Requirements -
1) Reproduce the vote-counting text word for word, from "An option has" up to and including "or something similar.".
2) Translate this sentence from the vote-counting text into Spanish: "An option has quorum if the number of individual ballots mentioning that option is greater than or equal to the quorum required."
━━━ Text shown
Votes are counted by first counting how many individual votes rank one
option above another option, and a matrix is formed, where M[a,b] is the
number of votes that rank option "a" over option "b", and M[b,a] is the
number of votes that rank option "b" over option "a".

An option has quorum if the number of individual ballots mentioning that
option is greater than or equal to the quorum required.

An option, a, meets a supermajority of N:1 if M[a,S] > M[S,a] * N, where
S is the Status-Quo option.

The vote is counted by first finding the Smith set, then eliminating all
options from the Smith set that don't make quorum or their respective
supermajority requirement. If no options remain, the default option,
Status-quo wins. If many options remain, they're chosen amongst by using
STV, or something similar.

This isn't entirely ideal: it'll select the status-quo more often than
is probably desirable, but otherwise it's fairly expressive, and doesn't
weight any preferences any more than others wherever possible.

Consider it more as an example of a way to conduct a single vote that
has less flaws than yours, rather than one that's useful as is.

> > No, your view of supermajority isn't good because it affects other
> > options than the status-quo options, and raises the odds that they'll win.
━━━━━━
━━━ Record extracts
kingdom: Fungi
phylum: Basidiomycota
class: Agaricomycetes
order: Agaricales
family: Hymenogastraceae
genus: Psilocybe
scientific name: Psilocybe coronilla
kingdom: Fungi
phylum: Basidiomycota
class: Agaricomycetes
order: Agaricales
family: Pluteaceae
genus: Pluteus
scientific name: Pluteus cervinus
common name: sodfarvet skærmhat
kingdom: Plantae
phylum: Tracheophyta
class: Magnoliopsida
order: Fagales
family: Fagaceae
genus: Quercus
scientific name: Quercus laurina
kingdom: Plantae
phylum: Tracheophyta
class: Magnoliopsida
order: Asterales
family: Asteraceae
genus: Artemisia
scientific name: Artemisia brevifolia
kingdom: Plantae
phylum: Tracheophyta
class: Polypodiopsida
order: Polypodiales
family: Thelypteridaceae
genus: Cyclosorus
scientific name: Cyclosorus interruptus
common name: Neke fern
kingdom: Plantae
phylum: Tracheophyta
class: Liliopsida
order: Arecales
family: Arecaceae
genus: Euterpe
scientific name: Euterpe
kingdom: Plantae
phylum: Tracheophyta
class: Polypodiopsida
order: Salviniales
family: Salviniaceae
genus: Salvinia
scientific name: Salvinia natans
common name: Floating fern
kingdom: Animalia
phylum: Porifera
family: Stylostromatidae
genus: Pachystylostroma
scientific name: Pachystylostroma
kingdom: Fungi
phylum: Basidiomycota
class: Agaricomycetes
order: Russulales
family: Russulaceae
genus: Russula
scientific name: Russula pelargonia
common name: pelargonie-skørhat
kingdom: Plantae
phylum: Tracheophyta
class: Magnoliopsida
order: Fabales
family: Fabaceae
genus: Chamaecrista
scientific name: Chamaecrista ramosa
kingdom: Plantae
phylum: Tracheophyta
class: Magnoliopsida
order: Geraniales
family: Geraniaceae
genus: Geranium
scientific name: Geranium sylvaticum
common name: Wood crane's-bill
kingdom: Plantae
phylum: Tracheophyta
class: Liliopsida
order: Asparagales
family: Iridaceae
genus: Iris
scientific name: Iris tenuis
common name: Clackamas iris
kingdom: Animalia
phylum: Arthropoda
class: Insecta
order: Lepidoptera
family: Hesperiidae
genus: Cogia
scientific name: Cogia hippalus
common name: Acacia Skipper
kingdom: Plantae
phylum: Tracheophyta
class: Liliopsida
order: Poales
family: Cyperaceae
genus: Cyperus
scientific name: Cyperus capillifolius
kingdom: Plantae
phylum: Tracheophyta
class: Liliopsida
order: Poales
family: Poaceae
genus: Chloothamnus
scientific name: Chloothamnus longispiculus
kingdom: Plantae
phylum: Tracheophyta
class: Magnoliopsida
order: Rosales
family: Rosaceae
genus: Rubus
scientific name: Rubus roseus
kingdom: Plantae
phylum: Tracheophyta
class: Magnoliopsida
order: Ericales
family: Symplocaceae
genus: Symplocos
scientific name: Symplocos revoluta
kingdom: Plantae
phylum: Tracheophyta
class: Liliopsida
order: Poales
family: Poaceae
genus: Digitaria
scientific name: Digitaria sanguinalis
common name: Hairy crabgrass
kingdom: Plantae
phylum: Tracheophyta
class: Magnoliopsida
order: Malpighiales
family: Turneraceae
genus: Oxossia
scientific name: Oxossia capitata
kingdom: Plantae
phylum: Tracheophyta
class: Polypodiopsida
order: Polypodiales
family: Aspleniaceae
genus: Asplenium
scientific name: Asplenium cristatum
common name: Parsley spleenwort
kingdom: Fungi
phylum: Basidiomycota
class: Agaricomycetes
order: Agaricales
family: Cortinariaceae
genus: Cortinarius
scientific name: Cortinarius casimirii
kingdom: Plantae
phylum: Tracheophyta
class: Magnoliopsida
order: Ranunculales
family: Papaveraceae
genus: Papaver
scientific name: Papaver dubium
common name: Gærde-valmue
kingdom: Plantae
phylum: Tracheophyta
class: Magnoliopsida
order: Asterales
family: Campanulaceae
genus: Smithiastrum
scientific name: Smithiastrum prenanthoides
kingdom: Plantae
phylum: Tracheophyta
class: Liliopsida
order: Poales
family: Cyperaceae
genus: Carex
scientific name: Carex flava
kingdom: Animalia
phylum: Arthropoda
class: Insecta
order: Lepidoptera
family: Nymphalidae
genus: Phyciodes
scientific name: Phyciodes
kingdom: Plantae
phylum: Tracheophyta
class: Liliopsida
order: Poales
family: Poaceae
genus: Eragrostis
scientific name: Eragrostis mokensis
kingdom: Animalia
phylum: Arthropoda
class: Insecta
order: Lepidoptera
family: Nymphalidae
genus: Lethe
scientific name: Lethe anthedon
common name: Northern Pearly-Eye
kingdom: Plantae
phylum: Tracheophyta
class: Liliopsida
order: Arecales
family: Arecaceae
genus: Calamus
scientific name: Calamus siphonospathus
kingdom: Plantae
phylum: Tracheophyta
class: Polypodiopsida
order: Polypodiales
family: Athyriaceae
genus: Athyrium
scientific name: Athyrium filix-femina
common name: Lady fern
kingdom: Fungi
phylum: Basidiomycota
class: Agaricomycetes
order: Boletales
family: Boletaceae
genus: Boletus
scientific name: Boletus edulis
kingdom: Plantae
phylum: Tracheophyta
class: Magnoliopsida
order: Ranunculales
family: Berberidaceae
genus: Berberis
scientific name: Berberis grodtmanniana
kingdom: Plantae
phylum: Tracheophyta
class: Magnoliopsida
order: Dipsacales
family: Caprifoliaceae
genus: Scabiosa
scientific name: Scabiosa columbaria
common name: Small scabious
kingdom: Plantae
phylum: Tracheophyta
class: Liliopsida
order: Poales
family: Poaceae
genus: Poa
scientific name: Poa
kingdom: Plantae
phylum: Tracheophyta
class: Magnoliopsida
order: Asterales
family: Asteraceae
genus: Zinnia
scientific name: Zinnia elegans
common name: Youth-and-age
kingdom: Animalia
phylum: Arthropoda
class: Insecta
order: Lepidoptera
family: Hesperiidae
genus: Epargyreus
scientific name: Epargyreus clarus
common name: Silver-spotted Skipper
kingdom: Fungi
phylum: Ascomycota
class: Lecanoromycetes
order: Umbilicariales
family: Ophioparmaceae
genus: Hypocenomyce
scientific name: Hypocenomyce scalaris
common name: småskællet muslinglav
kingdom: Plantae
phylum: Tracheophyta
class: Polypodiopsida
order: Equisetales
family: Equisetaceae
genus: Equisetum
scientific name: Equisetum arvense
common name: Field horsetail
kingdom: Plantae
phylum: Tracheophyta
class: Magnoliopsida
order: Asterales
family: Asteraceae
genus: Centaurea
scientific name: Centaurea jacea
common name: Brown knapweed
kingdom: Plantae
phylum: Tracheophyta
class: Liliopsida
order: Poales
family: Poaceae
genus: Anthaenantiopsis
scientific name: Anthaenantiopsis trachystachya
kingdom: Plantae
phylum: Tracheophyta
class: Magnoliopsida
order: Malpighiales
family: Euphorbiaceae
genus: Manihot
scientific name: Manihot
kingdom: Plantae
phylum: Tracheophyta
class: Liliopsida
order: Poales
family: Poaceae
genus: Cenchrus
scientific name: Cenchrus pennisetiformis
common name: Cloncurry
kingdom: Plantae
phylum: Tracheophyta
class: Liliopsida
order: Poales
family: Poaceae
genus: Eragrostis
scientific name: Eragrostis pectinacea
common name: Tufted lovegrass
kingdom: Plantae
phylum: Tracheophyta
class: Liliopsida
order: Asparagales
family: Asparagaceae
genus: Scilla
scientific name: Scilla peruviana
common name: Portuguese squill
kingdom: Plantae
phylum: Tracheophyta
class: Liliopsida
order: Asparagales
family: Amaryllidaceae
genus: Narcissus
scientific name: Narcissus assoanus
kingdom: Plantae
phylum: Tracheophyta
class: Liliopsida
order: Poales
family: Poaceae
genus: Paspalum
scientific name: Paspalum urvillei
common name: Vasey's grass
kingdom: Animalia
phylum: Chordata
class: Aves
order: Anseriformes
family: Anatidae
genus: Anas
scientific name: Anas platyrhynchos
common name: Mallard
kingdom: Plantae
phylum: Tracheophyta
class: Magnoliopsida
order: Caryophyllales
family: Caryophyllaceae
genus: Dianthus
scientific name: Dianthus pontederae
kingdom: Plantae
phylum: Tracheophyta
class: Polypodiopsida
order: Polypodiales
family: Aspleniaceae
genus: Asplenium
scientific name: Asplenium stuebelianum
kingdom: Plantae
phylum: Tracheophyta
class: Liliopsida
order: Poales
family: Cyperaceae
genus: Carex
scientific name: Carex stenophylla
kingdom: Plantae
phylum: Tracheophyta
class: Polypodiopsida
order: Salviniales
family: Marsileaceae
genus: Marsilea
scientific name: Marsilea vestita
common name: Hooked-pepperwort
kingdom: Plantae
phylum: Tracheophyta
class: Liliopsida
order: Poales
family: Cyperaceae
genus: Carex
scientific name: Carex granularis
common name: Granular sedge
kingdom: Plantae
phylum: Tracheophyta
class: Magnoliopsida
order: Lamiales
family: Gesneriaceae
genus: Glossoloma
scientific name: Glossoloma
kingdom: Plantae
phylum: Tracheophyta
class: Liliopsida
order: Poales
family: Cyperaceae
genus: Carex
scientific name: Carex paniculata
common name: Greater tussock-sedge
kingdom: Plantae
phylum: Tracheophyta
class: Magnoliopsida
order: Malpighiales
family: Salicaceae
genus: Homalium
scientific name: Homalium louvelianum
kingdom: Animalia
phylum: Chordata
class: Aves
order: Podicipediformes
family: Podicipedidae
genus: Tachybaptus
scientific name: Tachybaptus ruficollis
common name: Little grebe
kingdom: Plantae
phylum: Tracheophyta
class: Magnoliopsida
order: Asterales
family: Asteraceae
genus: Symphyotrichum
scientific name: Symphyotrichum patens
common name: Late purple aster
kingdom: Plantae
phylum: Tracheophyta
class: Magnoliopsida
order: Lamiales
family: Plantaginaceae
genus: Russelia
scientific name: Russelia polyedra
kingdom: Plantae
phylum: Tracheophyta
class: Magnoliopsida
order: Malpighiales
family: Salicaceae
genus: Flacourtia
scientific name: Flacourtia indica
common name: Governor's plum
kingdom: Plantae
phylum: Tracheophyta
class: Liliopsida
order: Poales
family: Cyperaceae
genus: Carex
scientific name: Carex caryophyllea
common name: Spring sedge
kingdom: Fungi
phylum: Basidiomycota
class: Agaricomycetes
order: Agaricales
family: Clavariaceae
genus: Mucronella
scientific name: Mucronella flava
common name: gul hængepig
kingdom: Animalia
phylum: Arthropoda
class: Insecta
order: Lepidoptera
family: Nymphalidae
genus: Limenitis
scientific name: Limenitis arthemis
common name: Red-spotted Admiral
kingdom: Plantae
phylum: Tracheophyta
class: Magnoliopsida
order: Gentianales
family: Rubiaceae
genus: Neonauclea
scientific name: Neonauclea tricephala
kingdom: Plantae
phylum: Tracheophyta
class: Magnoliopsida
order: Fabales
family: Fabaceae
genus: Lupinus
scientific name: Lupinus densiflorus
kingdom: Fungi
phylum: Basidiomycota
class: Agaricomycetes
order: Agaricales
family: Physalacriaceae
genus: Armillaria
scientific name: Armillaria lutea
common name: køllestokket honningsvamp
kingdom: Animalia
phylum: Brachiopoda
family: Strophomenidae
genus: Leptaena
━━━━━━
Outputs for the tasks -
1)
An option has quorum if the number of individual ballots mentioning that
option is greater than or equal to the quorum required.

An option, a, meets a supermajority of N:1 if M[a,S] > M[S,a] * N, where
S is the Status-Quo option.

The vote is counted by first finding the Smith set, then eliminating all
options from the Smith set that don't make quorum or their respective
supermajority requirement. If no options remain, the default option,
Status-quo wins. If many options remain, they're chosen amongst by using
STV, or something similar.

2) Una opción tiene quórum si el número de papeletas individuales que mencionan esa opción es mayor o igual que el quórum requerido.